→ What this exercise asks:
- A) Could you repeat the Davidson River swimming-hole description starting at "The gloriously smooth" and ending at "doubling its size.", switching "deadfall" to "fallen logs"?
- B) Can you pick up the Davidson River swimming-hole description after its final sentence and keep it going?

→ Given passage:
————

An oval incised into the Davidson River, it’s about 45 feet long and 12 feet wide at the waterline, even wider below water where ledges are undercut by as much as six feet! Depth is nine feet with excellent visibility. Loads of rock on river left for relaxing. The river faces east — not desirable — but the orientation gives it a really enchanting dappled light. The rock is highly banded and folded by metamorphosis. Quite pretty.
The gloriously smooth rock would make a killer waterslide but for the deadfall landed in the stream. Also, those undercuts will produce dangerous hydraulics if the water is moving fast. It’s along a popular trail that can have as many as 32 cars at the trailhead. The good news is that many will be on a trail the travel above the fall.
A beautiful piece of bedrock 50 or 60 linear feet, wraps in a semi circle with deep water on both sides. There’s a good impound at the bottom, a long bench of rock that makes this a swimming hole rather than just a cascade. Cove Creek enters on the beach side and the Davidson River slides down on river right. The hole is rectangular, 40 feet long and 20 feet wide, at least the top portion is. The deep water extends beyond the main hole another 40 or 50 feet, doubling its size.

————

→ Recorded information:
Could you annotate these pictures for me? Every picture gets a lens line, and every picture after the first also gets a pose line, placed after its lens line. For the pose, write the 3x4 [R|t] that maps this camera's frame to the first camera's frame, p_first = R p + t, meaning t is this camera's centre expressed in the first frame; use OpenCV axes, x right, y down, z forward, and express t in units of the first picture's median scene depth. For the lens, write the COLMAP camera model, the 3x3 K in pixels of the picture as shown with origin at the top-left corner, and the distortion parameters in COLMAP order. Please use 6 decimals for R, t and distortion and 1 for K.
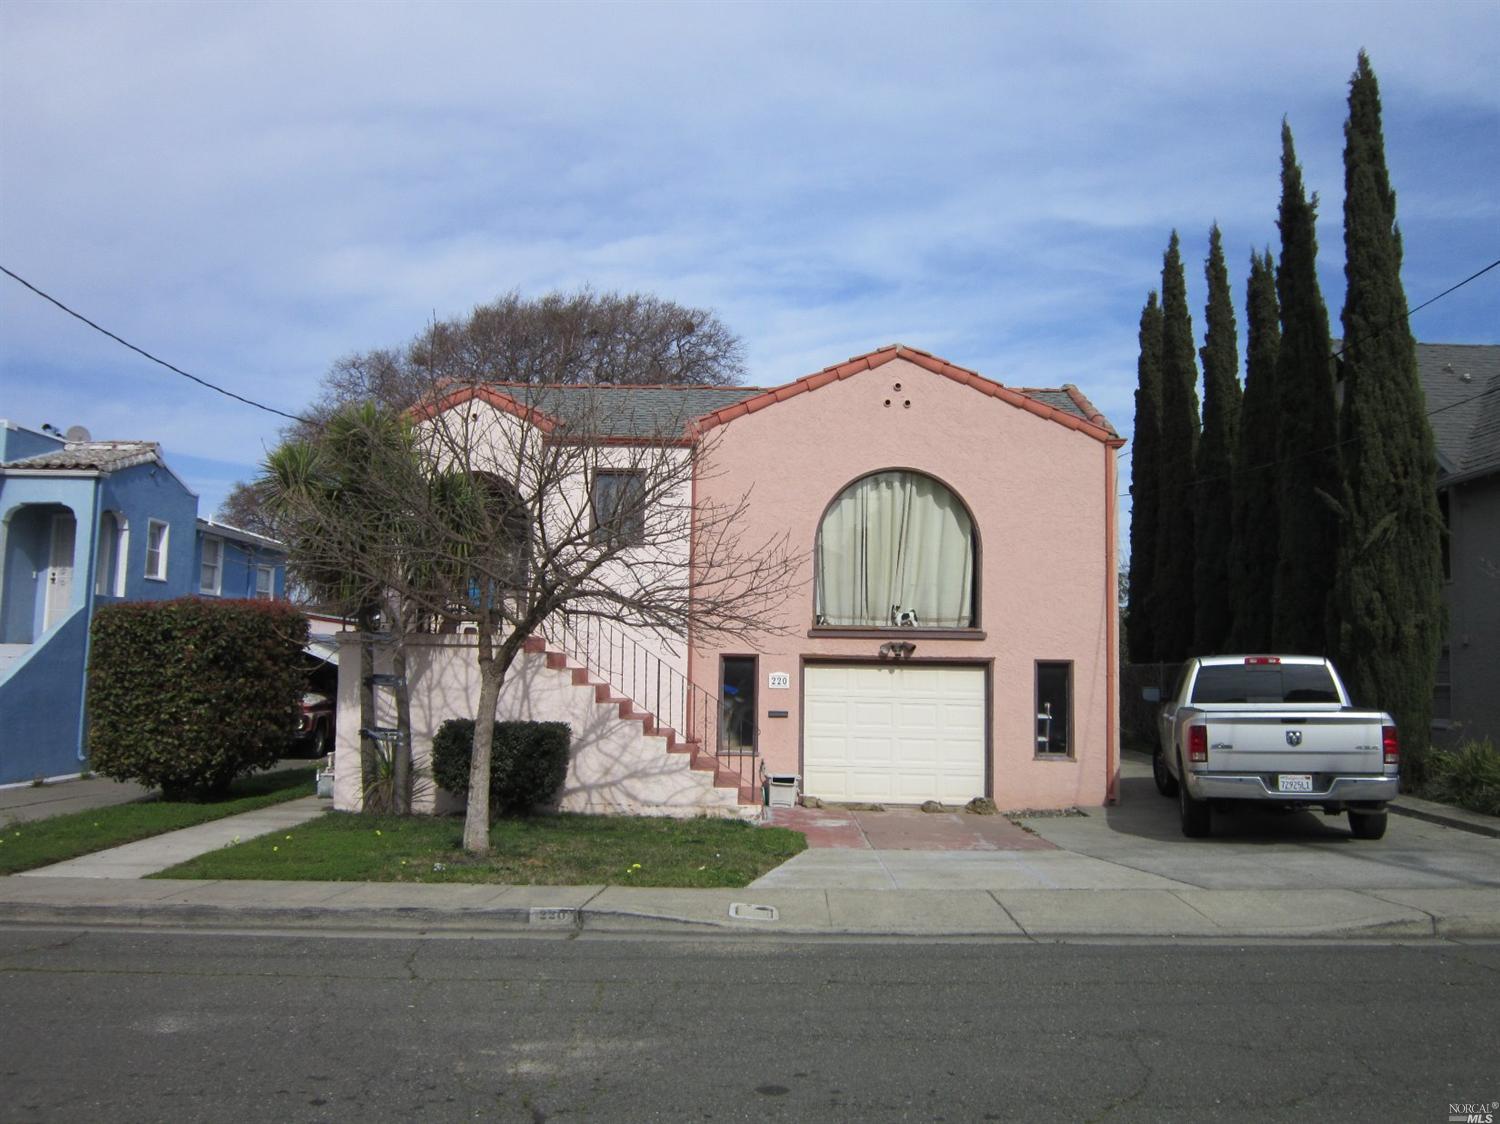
lens RADIAL K [[1210.2, 0, 752.4], [0, 1210.2, 561.6], [0, 0, 1]] dist [-0.039438, 0.002274]
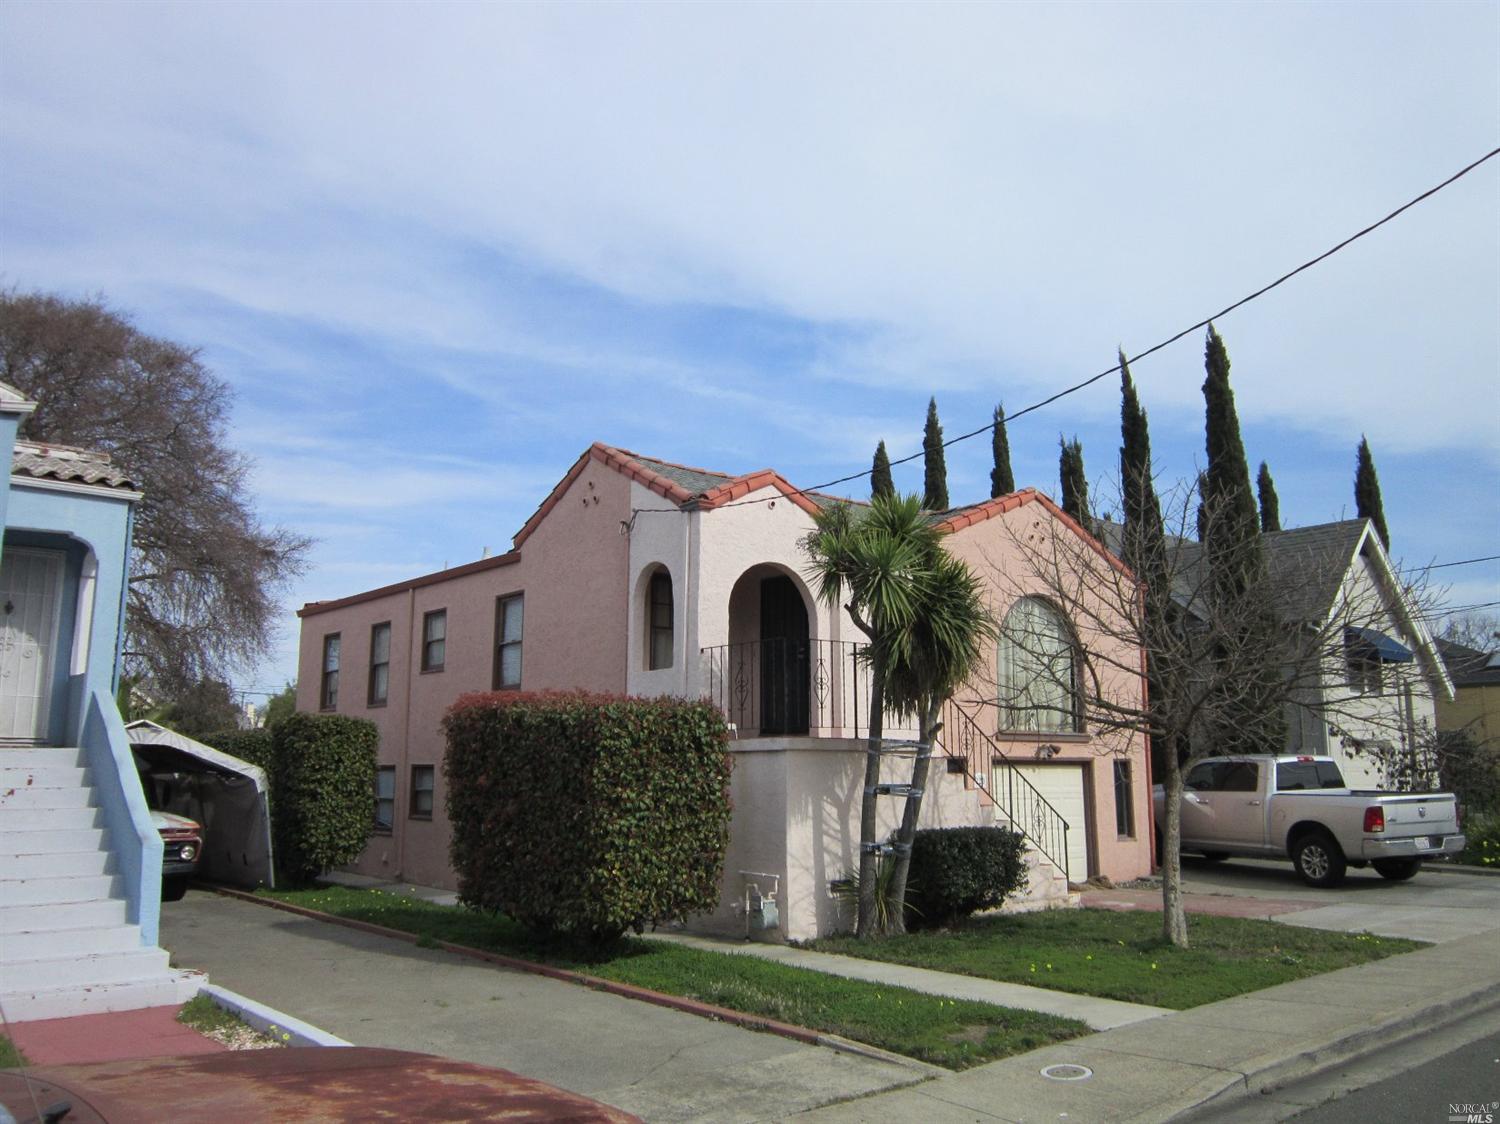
lens RADIAL K [[1210.2, 0, 752.4], [0, 1210.2, 559.7], [0, 0, 1]] dist [-0.039438, 0.002274]
pose [[0.764516, 0.095934, 0.637426, -0.958186], [-0.051115, 0.994772, -0.088409, 0.007448], [-0.642575, 0.035008, 0.765423, 0.325046]]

————

→ Response list:
- A)
The gloriously smooth rock would make a killer waterslide but for the fallen logs landed in the stream. Also, those undercuts will produce dangerous hydraulics if the water is moving fast. It’s along a popular trail that can have as many as 32 cars at the trailhead. The good news is that many will be on a trail the travel above the fall.
A beautiful piece of bedrock 50 or 60 linear feet, wraps in a semi circle with deep water on both sides. There’s a good impound at the bottom, a long bench of rock that makes this a swimming hole rather than just a cascade. Cove Creek enters on the beach side and the Davidson River slides down on river right. The hole is rectangular, 40 feet long and 20 feet wide, at least the top portion is. The deep water extends beyond the main hole another 40 or 50 feet, doubling its size.

- B)
Vertical description is limited to a chunk of rock that gives a ride of three to four feet. Not a jumping spot, more like hop in and cool off. It’s a little difficult getting from the water back to the top. Look for a crack on river right that you can clamber up. Visibility in the water is six feet or better with some evidence of nutrients that will produce light moss and dark algae later in the season as water slows and warms. A camping bench immediately adjacent to the swimming hole is the way most people get back to the top of the cascade. There’s a good chance that, even with water shoes you’ll slip back into the water if you scramble straight up the rock.
Plenty of room to sit, probably 300 to 400 square feet comprising the top of the fall and rock at the bottom. More than enough seating to hold a party, and I’m certain that it does. All the locals know this place and visit often.
Best tubs in the Pisgah Forest. They’re three magnificent pot holes like you’d expect to find in Vermont or New Hampshire. At the top is a seven foot, almost perfectly round tub. From it a narrow curtain of water accelerates into a cascade, then pools into a perfectly dimensioned oval, eight feet long and four feet wide.
Water continues another 40 linear feet and 15 vertical feet of what’d be a pretty good waterslide, except for a mature hemlock that has fallen smack across the prime portion. It’ll be there a long time unless someone cuts it out. After bumping into the hemlock, water continues 60 feet to a relaxed pool that is nice.
This lower pool has a sweet spot 10 to 12 feet long. On the right is a small piece of continuous rock. It’s about the only place to lie down in this steep little drainage where all of the horizontal space is filled with water. This lower tub is also the sunniest place on the creek. Overall it rates as fair. But the tubs at the top lift Cove Creek’s overall rating to good, even though the second one is — only chin deep. It just needs more scale and volume than a watershed fewer than five square miles can produce.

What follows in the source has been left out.